A recent Indian study has shown that there is no difference in the proportion of patients with chronic pulmonary aspergillosis (CPA) who experience a favourable response following treatment with either itraconazole or voriconazole. The study also found similar rates of relapse in chronic pulmonary aspergillosis across the two groups. However, significantly more adverse events were associated with voriconazole compared with itraconazole.
Led by Inderpaul Sehgal of Postgraduate Institute of Medical Education and Research, Chandigarh, this single-centre, prospective, open-label, superiority trial enrolled treatment-naive adults aged 18 years or older with chronic cavitary or chronic fibrosing pulmonary aspergillosis. Participants were randomly assigned 1:1 to receive 200 mg twice daily oral itraconazole or oral voriconazole for 6 months. The primary and secondary outcomes were the proportion of participants achieving a favourable response at 6 months and safety analyses.

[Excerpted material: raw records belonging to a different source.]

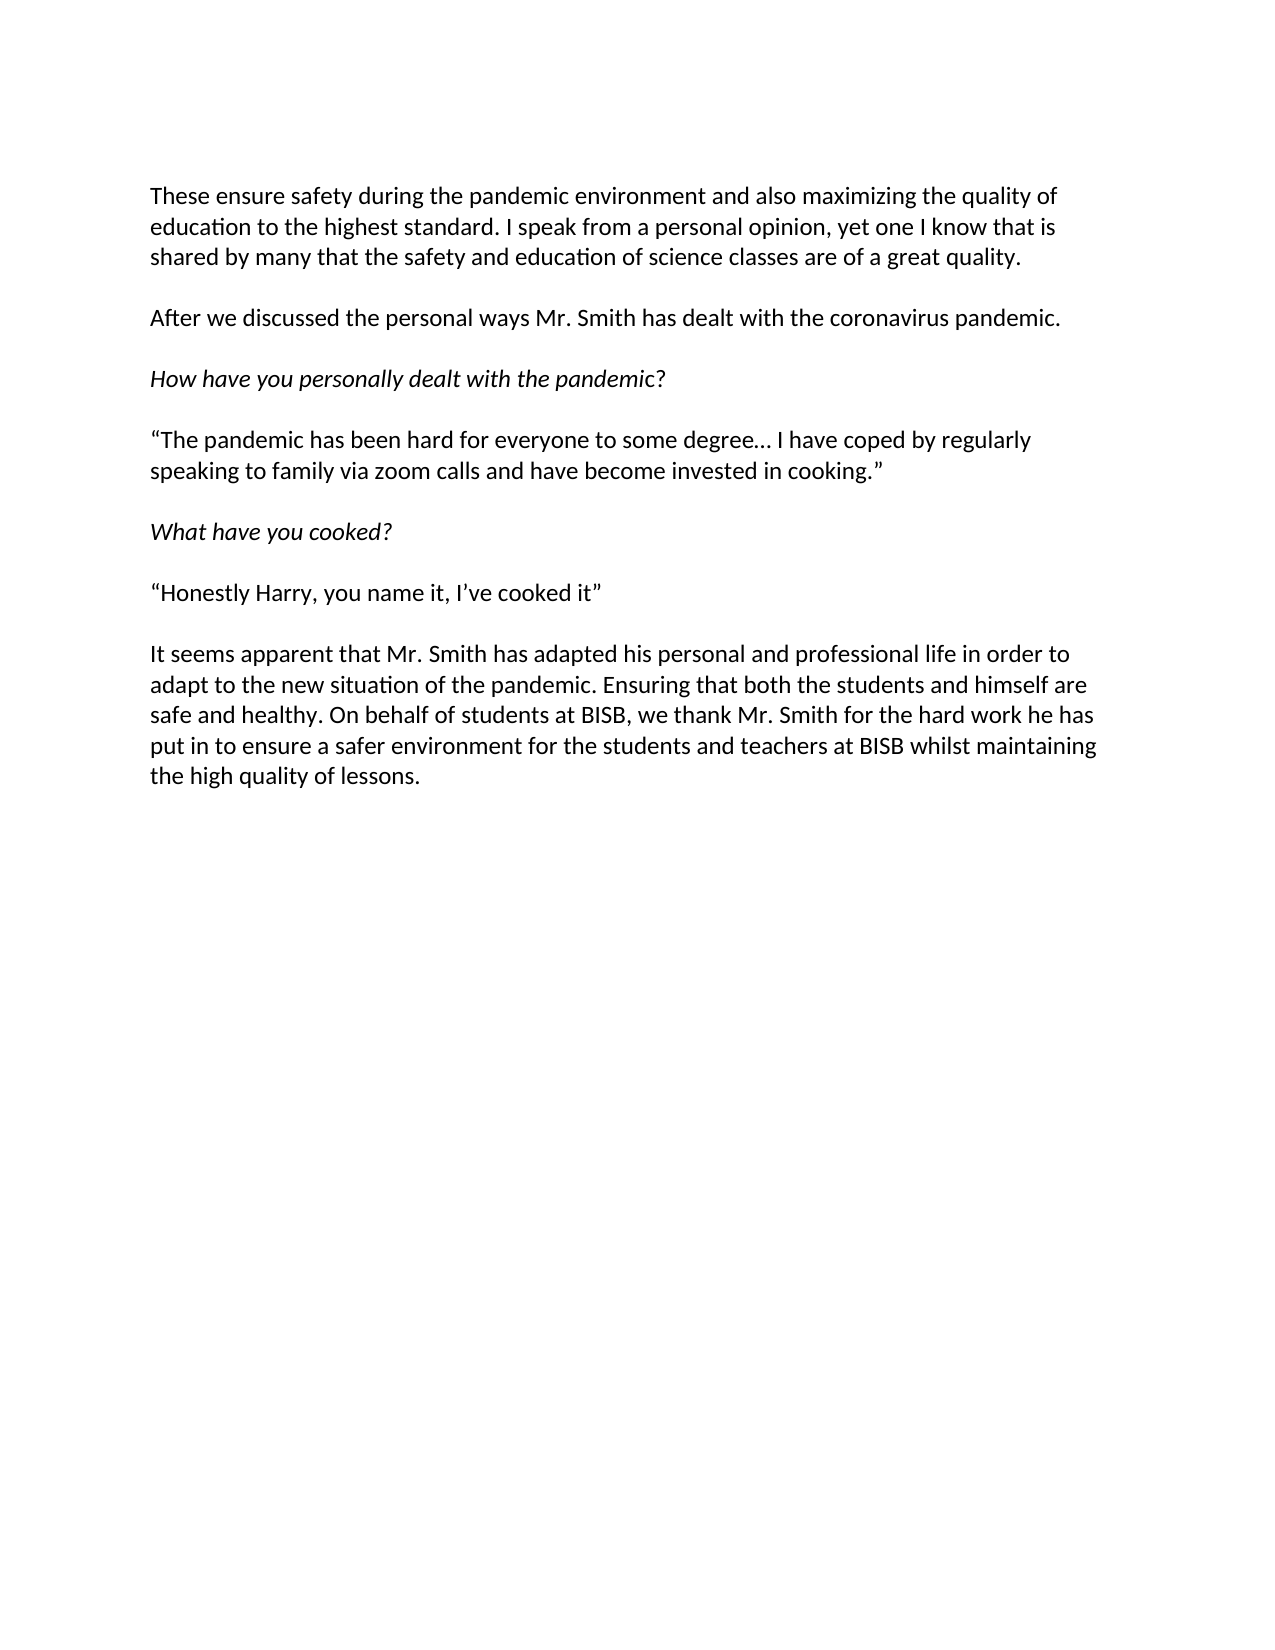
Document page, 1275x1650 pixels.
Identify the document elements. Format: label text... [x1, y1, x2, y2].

text What have you cooked? [150, 516, 1125, 547]
text “Honestly Harry, you name it, I’ve cooked it” [150, 577, 1125, 608]
text “The pandemic has been hard for everyone to some degree… I have coped by regularly speaking to family via zoom calls and have become invested in cooking.” [150, 425, 1125, 486]
text How have you personally dealt with the pandemic? [150, 364, 1125, 394]
text After we discussed the personal ways Mr. Smith has dealt with the coronavirus pandemic. [150, 303, 1125, 333]
text These ensure safety during the pandemic environment and also maximizing the quality of education to the highest standard. I speak from a personal opinion, yet one I know that is shared by many that the safety and education of science classes are of a great quality. [150, 181, 1125, 272]
text It seems apparent that Mr. Smith has adapted his personal and professional life in order to adapt to the new situation of the pandemic. Ensuring that both the students and himself are safe and healthy. On behalf of students at BISB, we thank Mr. Smith for the hard work he has put in to ensure a safer environment for the students and teachers at BISB whilst maintaining the high quality of lessons. [150, 638, 1125, 791]
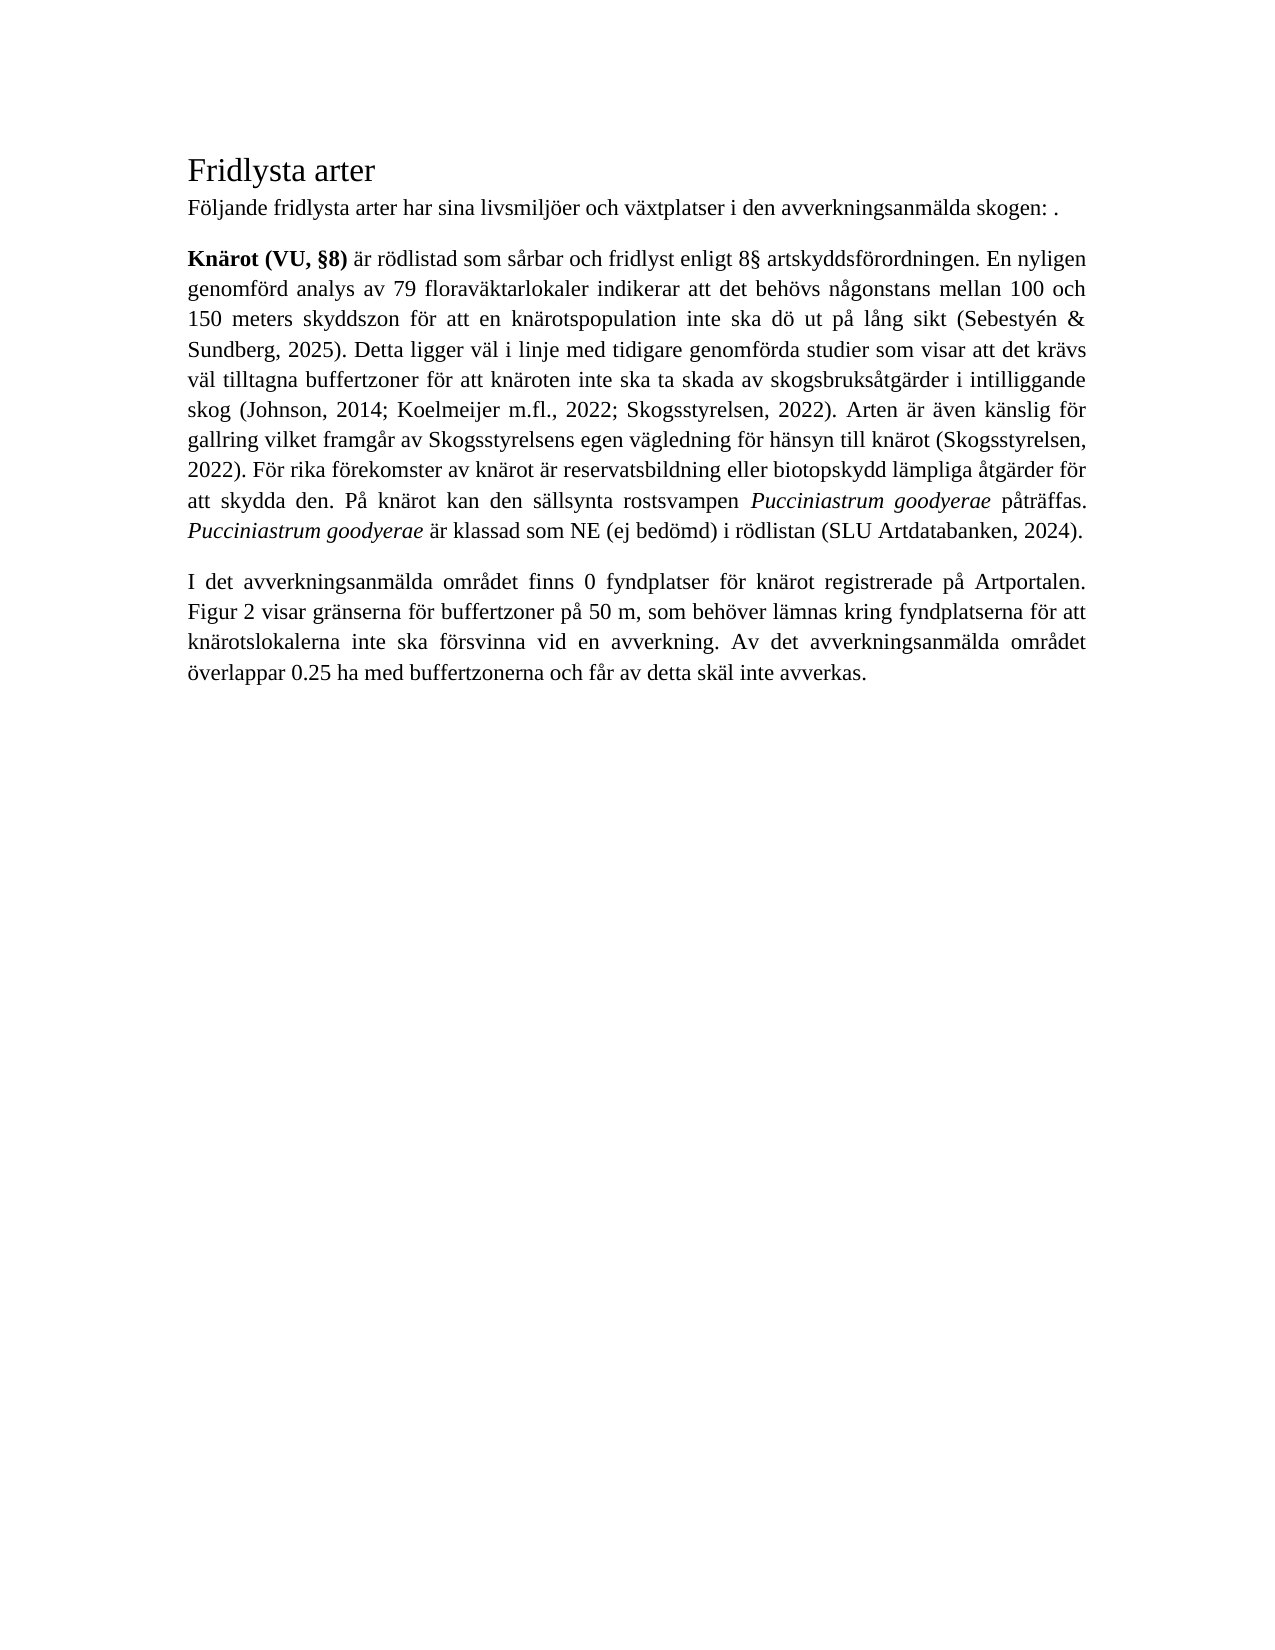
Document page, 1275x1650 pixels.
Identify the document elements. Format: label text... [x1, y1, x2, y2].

subtitle Fridlysta arter [187, 150, 1087, 188]
text Knärot (VU, §8) är rödlistad som sårbar och fridlyst enligt 8§ artskyddsförordningen. En nyligen genomförd analys av 79 floraväktarlokaler indikerar att det behövs någonstans mellan 100 och 150 meters skyddszon för att en knärotspopulation inte ska dö ut på lång sikt (Sebestyén & Sundberg, 2025). Detta ligger väl i linje med tidigare genomförda studier som visar att det krävs väl tilltagna buffertzoner för att knäroten inte ska ta skada av skogsbruksåtgärder i intilliggande skog (Johnson, 2014; Koelmeijer m.fl., 2022; Skogsstyrelsen, 2022). Arten är även känslig för gallring vilket framgår av Skogsstyrelsens egen vägledning för hänsyn till knärot (Skogsstyrelsen, 2022). För rika förekomster av knärot är reservatsbildning eller biotopskydd lämpliga åtgärder för att skydda den. På knärot kan den sällsynta rostsvampen Pucciniastrum goodyerae påträffas. Pucciniastrum goodyerae är klassad som NE (ej bedömd) i rödlistan (SLU Artdatabanken, 2024). [187, 245, 1087, 543]
text Följande fridlysta arter har sina livsmiljöer och växtplatser i den avverkningsanmälda skogen: . [187, 194, 1087, 220]
text I det avverkningsanmälda området finns 0 fyndplatser för knärot registrerade på Artportalen. Figur 2 visar gränserna för buffertzoner på 50 m, som behöver lämnas kring fyndplatserna för att knärotslokalerna inte ska försvinna vid en avverkning. Av det avverkningsanmälda området överlappar 0.25 ha med buffertzonerna och får av detta skäl inte avverkas. [187, 568, 1087, 685]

Contrasting views were however documented in two previous studies, which showed voriconazole as preferred to itraconazole in the treatment of CPA. While Tashiro et al reported that maintenance therapy with voriconazole was more effective than maintenance therapy with itraconazole in reducing the need for a switch in therapy or hospitalisation following treatment with intravenous antifungal therapies, Al-Shair and colleagues found greater improvement in Saint George’s Respiratory Questionnaire scores with voriconazole than with itraconazole. Sehgal et al in the current study argued that the previous studies were observational and used varying response assessment methods, unequal treatment duration with itraconazole and voriconazole, and a lower median itraconazole dose (200 mg/day) than used in this study. In addition, therapeutic drug monitoring was not routinely performed in the Japanese study. In a prospectively followed cohort of 105 and 27 patients with CPA started on itraconazole and voriconazole respectively, 50% of patients had to change therapy before 12 months for various reasons, usually failure or side effects (Bongomin, 2018).
Conclusively, while both agents may be effective in the treatment of CPA, the combination of clinical failure and toxicity really limits the use of both drugs. Though the findings from this index study support the use of itraconazole as the preferred therapy for CPA, the choice between the two agents should be guided by factors such as patient tolerance, drug availability, and cost considerations.